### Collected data
· · · · ·

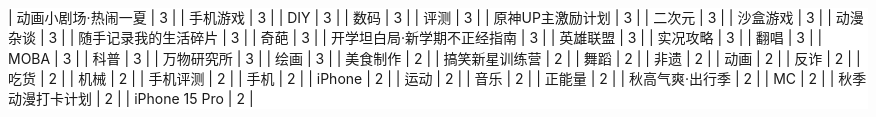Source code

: | 动画小剧场·热闹一夏 | 3 |
| 手机游戏 | 3 |
| DIY | 3 |
| 数码 | 3 |
| 评测 | 3 |
| 原神UP主激励计划 | 3 |
| 二次元 | 3 |
| 沙盒游戏 | 3 |
| 动漫杂谈 | 3 |
| 随手记录我的生活碎片 | 3 |
| 奇葩 | 3 |
| 开学坦白局·新学期不正经指南 | 3 |
| 英雄联盟 | 3 |
| 实况攻略 | 3 |
| 翻唱 | 3 |
| MOBA | 3 |
| 科普 | 3 |
| 万物研究所 | 3 |
| 绘画 | 3 |
| 美食制作 | 2 |
| 搞笑新星训练营 | 2 |
| 舞蹈 | 2 |
| 非遗 | 2 |
| 动画 | 2 |
| 反诈 | 2 |
| 吃货 | 2 |
| 机械 | 2 |
| 手机评测 | 2 |
| 手机 | 2 |
| iPhone | 2 |
| 运动 | 2 |
| 音乐 | 2 |
| 正能量 | 2 |
| 秋高气爽·出行季 | 2 |
| MC | 2 |
| 秋季动漫打卡计划 | 2 |
| iPhone 15 Pro | 2 |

· · · · ·

### Work to complete
What is needed is an exact copy of the data, without any pictures.

### Reply to the exercise
Source code

: | 动画小剧场·热闹一夏 | 3 |
| 手机游戏 | 3 |
| DIY | 3 |
| 数码 | 3 |
| 评测 | 3 |
| 原神UP主激励计划 | 3 |
| 二次元 | 3 |
| 沙盒游戏 | 3 |
| 动漫杂谈 | 3 |
| 随手记录我的生活碎片 | 3 |
| 奇葩 | 3 |
| 开学坦白局·新学期不正经指南 | 3 |
| 英雄联盟 | 3 |
| 实况攻略 | 3 |
| 翻唱 | 3 |
| MOBA | 3 |
| 科普 | 3 |
| 万物研究所 | 3 |
| 绘画 | 3 |
| 美食制作 | 2 |
| 搞笑新星训练营 | 2 |
| 舞蹈 | 2 |
| 非遗 | 2 |
| 动画 | 2 |
| 反诈 | 2 |
| 吃货 | 2 |
| 机械 | 2 |
| 手机评测 | 2 |
| 手机 | 2 |
| iPhone | 2 |
| 运动 | 2 |
| 音乐 | 2 |
| 正能量 | 2 |
| 秋高气爽·出行季 | 2 |
| MC | 2 |
| 秋季动漫打卡计划 | 2 |
| iPhone 15 Pro | 2 |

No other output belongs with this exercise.